The issue, for me, isn't power consumption: it's computer lifespan.

I don't know why I'm still arguing this point, except that, in my years of working with computers, let's say thousands of them, computers that died on startup almost always had problems that manifested themselves at other times. Meaning, the computer might have been running if left on all the time, but it certainly wasn't reliable. And the number of computers that died on startup? Maybe three, ever. I'm serious. I've had hundreds die while running in the middle of the night for no explainable reason whatsoever.

The point above about power supplies is right on: a good power supply constantly gives power to a computer, even when it is "off." This is why you can press a contact button rather than hit a saddle or toggle switch to turn it on. This is why you should leave a computer unplugged, not just turned off, when working in its guts: it still has power when plugged in! The capacitors are charged! The power suppy may even be warm. Even asleep computers use power. You know how the motherboard battery in a Mac will run out fast if the computer is not plugged into the wall? That's because plugged into the wall, the computer is getting power.

So all this spike and surge nonsense is to be disregarded: if you're running a homebrew crap PC, fine. Turn it off. Maybe your computer is crap and surges and spikes are a fact of life because you have a garbage power supply. But if you're running name-brand, forget it: shut the thing off or put it to sleep. Power surges are not an issue.

I always have preferred a computer up and died on me than be flaky, anyway. Powering the sumbitch up runs it through all the startup tests which prove it's fit. If it fails on startup, then bidey-bye, I can't trust my work to it anyway.
posted by Mo Nickels at 6:47 PM on March 8, 2004


Of course, if you are running Windows, it is unlikely that you can leave your PC on 24/7 without a degradation of performance, due to (I believe) memory leaks that necessitate a regular reboot. Having tried both leaving them on and not, booting the machine at the start of the workday seems to provide a better performance throughout the day with less likelihood of program crashes.

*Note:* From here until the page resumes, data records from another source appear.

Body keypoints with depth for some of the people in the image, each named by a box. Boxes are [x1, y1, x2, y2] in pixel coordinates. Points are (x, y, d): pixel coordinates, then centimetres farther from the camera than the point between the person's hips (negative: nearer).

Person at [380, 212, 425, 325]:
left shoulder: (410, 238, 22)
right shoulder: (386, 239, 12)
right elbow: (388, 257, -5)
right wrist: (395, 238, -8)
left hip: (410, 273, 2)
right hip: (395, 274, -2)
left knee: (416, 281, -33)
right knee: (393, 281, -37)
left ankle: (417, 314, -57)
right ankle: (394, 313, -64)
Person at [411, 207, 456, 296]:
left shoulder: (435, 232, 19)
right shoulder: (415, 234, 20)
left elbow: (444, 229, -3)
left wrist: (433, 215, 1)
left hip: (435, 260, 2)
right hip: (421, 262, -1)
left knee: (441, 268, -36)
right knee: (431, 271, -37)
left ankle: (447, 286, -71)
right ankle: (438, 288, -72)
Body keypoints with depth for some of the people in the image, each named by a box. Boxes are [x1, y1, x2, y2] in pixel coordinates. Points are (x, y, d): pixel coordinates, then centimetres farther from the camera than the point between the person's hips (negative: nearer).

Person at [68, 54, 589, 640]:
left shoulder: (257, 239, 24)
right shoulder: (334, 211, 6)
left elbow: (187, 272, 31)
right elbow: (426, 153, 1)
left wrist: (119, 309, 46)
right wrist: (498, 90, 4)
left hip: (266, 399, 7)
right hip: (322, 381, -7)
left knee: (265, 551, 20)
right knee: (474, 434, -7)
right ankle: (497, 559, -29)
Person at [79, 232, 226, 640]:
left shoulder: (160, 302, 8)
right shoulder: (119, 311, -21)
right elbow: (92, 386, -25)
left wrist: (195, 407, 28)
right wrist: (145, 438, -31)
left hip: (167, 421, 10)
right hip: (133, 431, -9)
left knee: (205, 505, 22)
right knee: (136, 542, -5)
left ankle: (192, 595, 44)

*waits for someone to mention how many years their *nix machine has been running non-stop*
posted by dg at 7:49 PM on March 8, 2004


Actually, dg, I've left my Windows 2000 box on for weeks at a time. In my experience, if you get solid hardware, Win 2K is fairly stable. Nothing compared to *nix, but quite good compared to earlier versions of Windows.

For what it's worth, I say turn it off. As someone mentioned above, it'll almost certainly be obsolete before it breaks down. Even if you don't care about the environment, you can still save a few bucks a month on your power bill. And it's less noise - I have multiple cooling fans, so the noise is not insignificant.

I usually turn it off at night, unless I'm rendering video or downloading something, and then turn it back on in the morning, and leave it on so I can access it remotely during the day.
posted by RylandDotNet at 12:00 AM on March 9, 2004


I leave mine on 24/7. The only time I reboot is when switching between Linux and Windows.
posted by salmacis at 2:41 AM on March 9, 2004


dg i'm running panther on a fast G4 and i find after about a week's uptime, I get a lot of hard disk thrashing and general slowness. A reboot always fixes things.